Sunday, January 12, 2014

Handcart Park, Iowa City, Iowa

My son, who is serving a mission in the Des Moines, Iowa Mission visited the Handcart Park in Iowa City and took these pictures.


The Handcart emigration:  In the summer of 1856 this location was the staging area for one of the most remarkable treks in the history of the American West.  Some 1900 British and Scandinavian converts to The Church of Jesus Christ of Latter-day Saints wished to emigrate to Utah, but they were too poor to buy animals and wagons for the journey.  Brigham Young, the Mormon leader, proposed that the cross the plains on foot with their few belongings in handcarts.  The church presidency wrote: "Let them come on foot, with handcarts or wheel barrows: let them gird up their loins and walk through."
The emigrating Mormons sailed from England to New York and Boston, then traveled by train to Iowa City, the railway terminus at that time.  Here they were organized into five handcart companies for the last 1300 miles of the trip.  A few wagons were provided to carry the heavier provisions for each company.
The new emigrants were an unlikely group of pioneers.  Few of them had ever pitched a tent or built a campfire.  There were more women than men and many children and older people.  Despite their inexperience and the hardship of the trail, three companies arrived in Salt Lake Valley without misfortune.  The last two companies of the year were caught by early winter storms before reaching their destination and had particularly difficult journeys.
Two additional handcart companies departed from this site in 1857.  The last three handcart companies started from Florence, Nebraska in 1859 and 1860.  In all, more than three thousand Latter-day Saints walked across the plains and over mountain passes to their new home in the Rocky Mountains. 

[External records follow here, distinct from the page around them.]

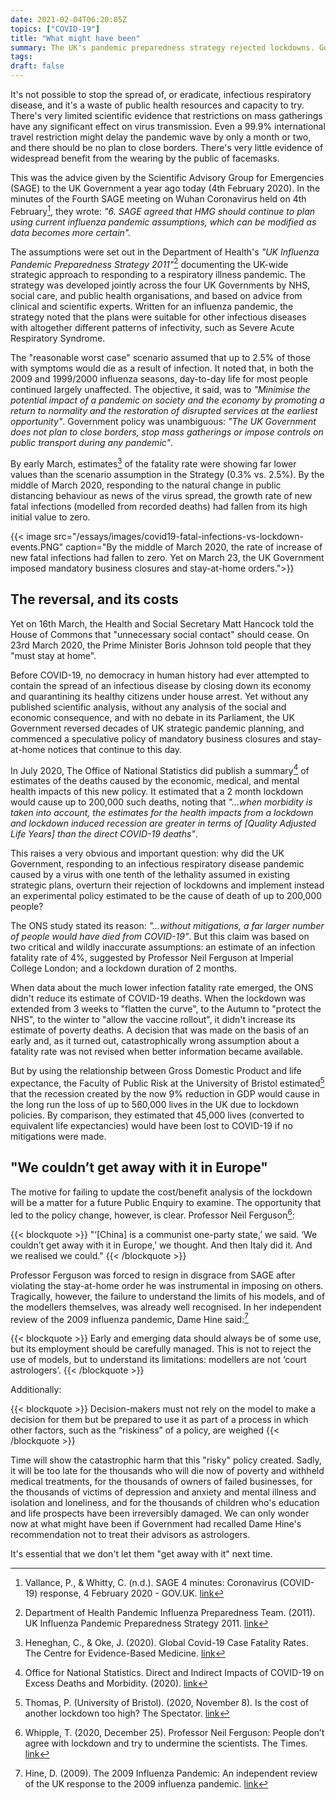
 ```yaml
---
date: 2021-02-04T06:20:05Z
topics: ["COVID-19"]
title: "What might have been"
summary: The UK's pandemic preparedness strategy rejected lockdowns. Government estimates they kill more people than COVID-19. What went wrong?
tags: 
draft: false
---
```


It's not possible to stop the spread of, or eradicate, infectious respiratory disease, and it's a waste of public health resources and capacity to try. There's very limited scientific evidence that restrictions on mass gatherings have any significant effect on virus transmission. Even a 99.9% international travel restriction might delay the pandemic wave by only a month or two, and there should be no plan to close borders. There's very little evidence of widespread benefit from the wearing by the public of facemasks.

This was the advice given by the Scientific Advisory Group for Emergencies (SAGE) to the UK Government a year ago today (4th February 2020). In the minutes of the Fourth SAGE meeting on Wuhan Coronavirus held on 4th February[^SAGE2020], they wrote: _"6. SAGE agreed that HMG should continue to plan using current influenza pandemic assumptions, which can be modified as data becomes more certain"._

The assumptions were set out in the Department of Health's *"UK Influenza Pandemic Preparedness Strategy 2011"*[^1] documenting the UK-wide strategic approach to responding to a respiratory illness pandemic. The strategy was developed jointly across the four UK Governments by NHS, social care, and public health organisations, and based on advice from clinical and scientific experts. Written for an influenza pandemic, the strategy noted that the plans were suitable for other infectious diseases with altogether different patterns of infectivity, such as Severe Acute Respiratory Syndrome.

The "reasonable worst case" scenario assumed that up to 2.5% of those with symptoms would die as a result of infection. It noted that, in both the 2009 and 1999/2000 influenza seasons, day-to-day life for most people continued largely unaffected. The objective, it said, was to _"Minimise the potential impact of a pandemic on society and the economy by promoting a return to normality and the restoration of disrupted services at the earliest opportunity"_. Government policy was unambiguous: _"The UK Government does not plan to close borders, stop mass gatherings or impose controls on public transport during any pandemic"_.

By early March, estimates[^IFR] of the fatality rate were showing far lower values than the scenario assumption in the Strategy (0.3% vs. 2.5%). By the middle of March 2020, responding to the natural change in public distancing behaviour as news of the virus spread, the growth rate of new fatal infections (modelled from recorded deaths) had fallen from its high initial value to zero. 

{{< image src="/essays/images/covid19-fatal-infections-vs-lockdown-events.PNG" caption="By the middle of March 2020, the rate of increase of new fatal infections had fallen to zero. Yet on March 23, the UK Government imposed mandatory business closures and stay-at-home orders.">}}

## The reversal, and its costs

Yet on 16th March, the Health and Social Secretary Matt Hancock told the House of Commons that "unnecessary social contact" should cease. On 23rd March 2020, the Prime Minister Boris Johnson told people that they "must stay at home". 

Before COVID-19, no democracy in human history had ever attempted to contain the spread of an infectious disease by closing down its economy and quarantining its healthy citizens under house arrest. Yet without any published scientific analysis, without any analysis of the social and economic consequence, and with no debate in its Parliament, the UK Government reversed decades of UK strategic pandemic planning, and commenced a speculative policy of mandatory business closures and stay-at-home notices that continue to this day.

In July 2020, The Office of National Statistics did publish a summary[^ONS2020] of estimates of the deaths caused by the economic, medical, and mental health impacts of this new policy. It estimated that a 2 month lockdown would cause up to 200,000 such deaths, noting that _"...when morbidity is taken into account, the estimates for the health impacts from a lockdown and lockdown induced recession are greater in terms of [Quality Adjusted Life Years] than the direct COVID-19 deaths"_. 

This raises a very obvious and important question: why did the UK Government, responding to an infectious respiratory disease pandemic caused by a virus with one tenth of the lethality assumed in existing strategic plans, overturn their rejection of lockdowns and implement instead an experimental policy estimated to be the cause of death of up to 200,000 people? 

The ONS study stated its reason: _"...without mitigations, a far larger number of people would have died from COVID-19"_. But this claim was based on two critical and wildly inaccurate assumptions: an estimate of an infection fatality rate of 4%, suggested by Professor Neil Ferguson at Imperial College London; and a lockdown duration of 2 months.

When data about the much lower infection fatality rate emerged, the ONS didn't reduce its estimate of COVID-19 deaths. When the lockdown was extended from 3 weeks to "flatten the curve", to the Autumn to "protect the NHS", to the winter to "allow the vaccine rollout", it didn't increase its estimate of poverty deaths. A decision that was made on the basis of an early and, as it turned out, catastrophically wrong assumption about a fatality rate was not revised when better information became available.

But by using the relationship between Gross Domestic Product and life expectance, the Faculty of Public Risk at the University of Bristol estimated[^Thomas2020] that the recession created by the now 9% reduction in GDP would cause in the long run the loss of up to 560,000 lives in the UK due to lockdown policies. By comparison, they estimated that 45,000 lives (converted to equivalent life expectancies) would have been lost to COVID-19 if no mitigations were made.

## "We couldn’t get away with it in Europe"

The motive for failing to update the cost/benefit analysis of the lockdown will be a matter for a future Public Enquiry to examine. The opportunity that led to the policy change, however, is clear.  Professor Neil Ferguson[^Times2020]:

{{< blockquote >}}
"‘[China] is a communist one-party state,’ we said. ‘We couldn’t get away with it in Europe,’ we thought. And then Italy did it. And we realised we could."
{{< /blockquote >}}

Professor Ferguson was forced to resign in disgrace from SAGE after violating the stay-at-home order he was instrumental in imposing on others. Tragically, however, the failure to understand the limits of his models, and of the modellers themselves, was already well recognised. In her independent review of the 2009 influenza pandemic, Dame Hine said:[^Hine2009]

{{< blockquote >}}
Early and emerging data should always be of some use, but its employment should be carefully managed. This is not to reject the use of models, but to understand its limitations: modellers are not ‘court astrologers’.
{{< /blockquote >}}

Additionally:

{{< blockquote >}}
Decision-makers must not rely on the model to make a decision for them but be prepared to use it as part of a process in which other factors, such as the “riskiness” of a policy, are weighed
{{< /blockquote >}}

Time will show the catastrophic harm that this "risky" policy created. Sadly, it will be too late for the thousands who will die now of poverty and withheld medical treatments, for the thousands of owners of failed businesses, for the thousands of victims of depression and anxiety and mental illness and isolation and loneliness, and for the thousands of children who's education and life prospects have been irreversibly damaged. We can only wonder now at what might have been if Government had recalled Dame Hine's recommendation not to treat their advisors as astrologers. 

It's essential that we don't let them "get away with it" next time.


[^SAGE2020]: Vallance, P., & Whitty, C. (n.d.). SAGE 4 minutes: Coronavirus (COVID-19) response, 4 February 2020 - GOV.UK. [link](https://www.gov.uk/government/publications/sage-minutes-coronavirus-covid-19-response-4-february-2020)

[^1]: Department of Health Pandemic Influenza Preparedness Team. (2011). UK Influenza Pandemic Preparedness Strategy 2011. [link](http://www.dh.gov.uk/prod_consum_dh/groups/dh_digitalassets/documents/digitalasset/dh_125346.pdf)

[^ONS2020]: Office for National Statistics. Direct and Indirect Impacts of COVID-19 on Excess Deaths and Morbidity. (2020). [link](https://assets.publishing.service.gov.uk/government/uploads/system/uploads/attachment_data/file/907616/s0650-direct-indirect-impacts-covid-19-excess-deaths-morbidity-sage-48.pdf)

[^IFR]: Heneghan, C., & Oke, J. (2020). Global Covid-19 Case Fatality Rates. The Centre for Evidence-Based Medicine. [link](https://www.cebm.net/covid-19/global-covid-19-case-fatality-rates/)

[^Thomas2020]: Thomas, P. (University of Bristol). (2020, November 8). Is the cost of another lockdown too high? The Spectator. [link](https://www.spectator.co.uk/article/is-the-cost-of-another-lockdown-too-high-)

[^Times2020]: Whipple, T. (2020, December 25). Professor Neil Ferguson: People don’t agree with lockdown and try to undermine the scientists. The Times. [link](https://www.thetimes.co.uk/article/people-don-t-agree-with-lockdown-and-try-to-undermine-the-scientists-gnms7mp98?--xx-meta=denied_for_visit%3D0%26visit_number%3D0%26visit_remaining%3D0%26visit_used%3D0&--xx-mvt-opted-out=false&--xx-uuid=762f4c2574553fddb3aa9d5f63794fb7&ni-statuscode=acsaz-307)

[^Hine2009]: Hine, D. (2009). The 2009 Influenza Pandemic: An independent review of the UK response to the 2009 influenza pandemic. [link](https://assets.publishing.service.gov.uk/government/uploads/system/uploads/attachment_data/file/61252/the2009influenzapandemic-review.pdf)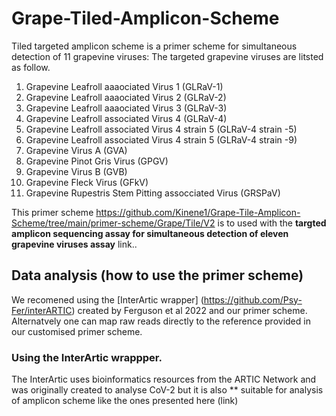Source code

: # Grape-Tiled-Amplicon-Scheme
Tiled targeted amplicon scheme is a primer scheme for simultaneous detection of 11 grapevine viruses:
The targeted grapevine viruses are litsted as follow.
1. Grapevine Leafroll aaaociated Virus 1 (GLRaV-1)
2. Grapevine Leafroll aaaociated Virus 2 (GLRaV-2)
3. Grapevine Leafroll aaaociated Virus 3 (GLRaV-3)
4. Grapevine Leafroll associated Virus 4 (GLRaV-4)
5. Grapevine Leafroll associated Virus 4 strain 5 (GLRaV-4 strain -5)
6. Grapevine Leafroll associated Virus 4 strain 5 (GLRaV-4 strain -9)
7. Grapevine Virus A (GVA)
8. Grapevine Pinot Gris Virus (GPGV)
9. Grapevine Virus B (GVB)
10. Grapevine Fleck Virus (GFkV)
11. Grapevine Rupestris Stem Pitting assocciated Virus (GRSPaV)

This primer scheme https://github.com/Kinene1/Grape-Tile-Amplicon-Scheme/tree/main/primer-scheme/Grape/Tile/V2 is to used with the **targted amplicon sequencing assay for simultaneous detection of eleven grapevine viruses assay** link..

## Data analysis (how to use the primer scheme) 
We recomened using the [InterArtic wrapper] (https://github.com/Psy-Fer/interARTIC) created by Ferguson et al 2022 and our primer scheme. Alternatvely one can map raw reads directly to the reference provided in our customised primer scheme. 

### Using the InterArtic wrappper. 
The InterArtic uses bioinformatics resources from the ARTIC Network and was originally created to analyse CoV-2 but it is also ** suitable for analysis of amplicon scheme like the ones presented here (link)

http://billywardlegen.blogspot.com/2010/10/isaac-wardle-history-chapter-seven.html
My writings about the Martin Handcart Company in Iowa.

Caleb is walking this ground 157 years after his Great-great-great grandparents Isaac Wardle and Mary Ashton walked on the same ground.  Some of his relatives did not survive this trip, including Mary's sisters, Betsy, Elizabeth and Sarah Anne, as well as her mother, Sarah Anne.  She and a sister, Sarah survived the trip.  Their father joined the infantry at Fort Laramie and did not complete the trip.  Several years later, other ancestors were also handcart pioneers, but staged in Florence, Nebraska.